In a 1928 memoir, Lancashire’s dressing-room attendant William Howard recalled working at the Old Trafford pavilion hospital. It was his saddest experience in cricket, particularly when the American flu victims arrived and he was required to “make provision” for those not expected to last the night. “Being accustomed to look upon this place as the home of cricket,” he said, “it was most pathetic to see men pass away so quickly: it was more like the home of death.”

Yet throughout the hardship he saw much that uplifted him, from the great efforts to make soldiers comfortable to extraordinary resourcefulness (including from his own wife, who knocked up some rudimentary face masks on her sewing machine). “The response to the appeal for necessary articles required to equip the hospital proved that the British public are generous,” he wrote. “It would be impossible to speak too highly of the staff.”

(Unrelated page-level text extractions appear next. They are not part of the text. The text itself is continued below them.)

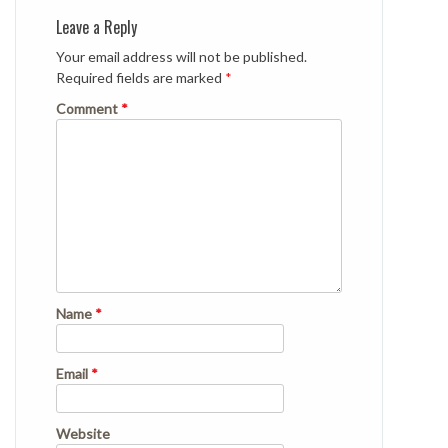
Leave a Reply
Your email address will not be published.
Required fields are marked
*
Comment
*
Name
*
Email
*
Website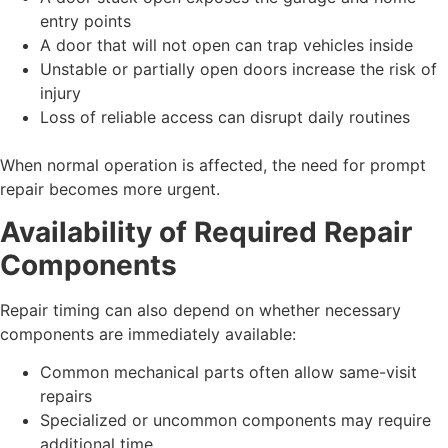
entry points
A door that will not open can trap vehicles inside
Unstable or partially open doors increase the risk of
injury
Loss of reliable access can disrupt daily routines
When normal operation is affected, the need for prompt
repair becomes more urgent.
Availability of Required Repair
Components
Repair timing can also depend on whether necessary
components are immediately available:
Common mechanical parts often allow same-visit
repairs
Specialized or uncommon components may require
additional time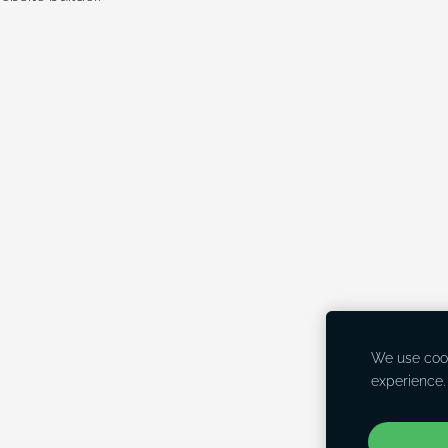
We use cook
experience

Lord’s, too, was equipped as a Red Cross hospital in the Great War. Two decades later it was used for more military purposes, becoming RAF recruiting centre during the second world war. A bronze plaque at the ground commemorates those who never returned from their service: “Our enjoyment of cricket reflects their sacrifices.” The same will be true of all those who now fight for the lives of our friends and families in hospitals up and down the country. If you can, volunteer. If you can, give blood.